Of course, Myers’ boldness was a pretence: his “irrefutable truths” boiled down to pedantry over the precise numbers killed and the precise manner of their killing. But it is all too predictable to learn that this man also has a record of baiting the pro-Palestine Left as antisemitic.

He has a similar repertoire on AIDS, one of his favourite subjects for a giggle. The AIDS pandemic proved, he claimed, “that a rectum in New York could within hours be infecting one in Berlin”. Africa was “giving almost nothing to anyone—apart from AIDS”. Of course, when he finally attracts the censure he craves and courts, he delightedly decries political correctness. It is as though a monkey were to fling its faeces at you and then, spotting your distress, nod knowingly and say: “touched a nerve, didn’t I?”

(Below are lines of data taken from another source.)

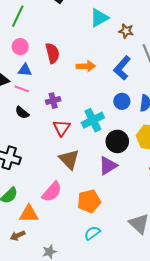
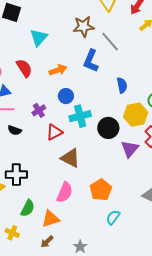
cyan triangle: (99, 18) -> (39, 38), moved
brown star: (126, 31) -> (84, 27), size x1.5
blue circle: (122, 101) -> (66, 96), moved
cyan cross: (93, 120) -> (80, 116), turned 30
red triangle: (61, 128) -> (54, 132), turned 48
purple triangle: (108, 166) -> (130, 149), moved

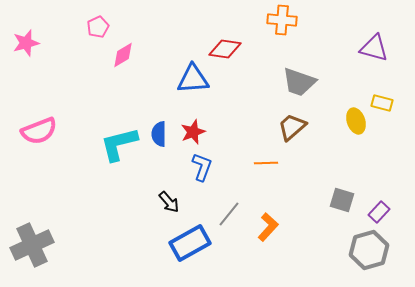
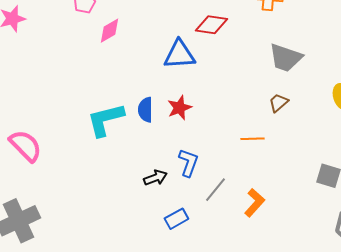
brown trapezoid: (292, 127) -> (278, 103), size x0.7
pink semicircle: (39, 131) -> (25, 146), moved, turned -114
blue L-shape: (202, 167) -> (188, 163), moved
black arrow: (169, 202) -> (155, 178), turned -70
blue rectangle: (190, 243) -> (176, 219), size x0.6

We live in an age in which there is a great deal of moral panic about online abuse. It isn’t moral panic because there is no such abuse, but because the focus on social media is a type of displacement and scapegoating. National newspapers have been commodifying racist, sexist and homophobic spite and bullying for years. They have created a decrepit caste of ghastly celebrities, whose fame is built entirely on who they victimise for a living. And as we are learning, the broadsheets are often no better than the tabloids—indeed, by offering a patina of legitimacy to boorish and self-serving sadists, they may be even worse.

Yet the newspapers and news broadcasters, globally, are in decline. Audiences are falling, revenues are falling and, crucially, trust in journalists and outlets— even the broadsheets—has plummeted. The age of the Internet, signalling the decline of six hundred years of print culture, has also ended the ideological monopolies of print empires. As the British press discovered to its cost at the last election, this process is much more accelerated here than elsewhere. The fact that even the ‘serious’ press makes much of its coin out of such mediocre malice, is one reason why.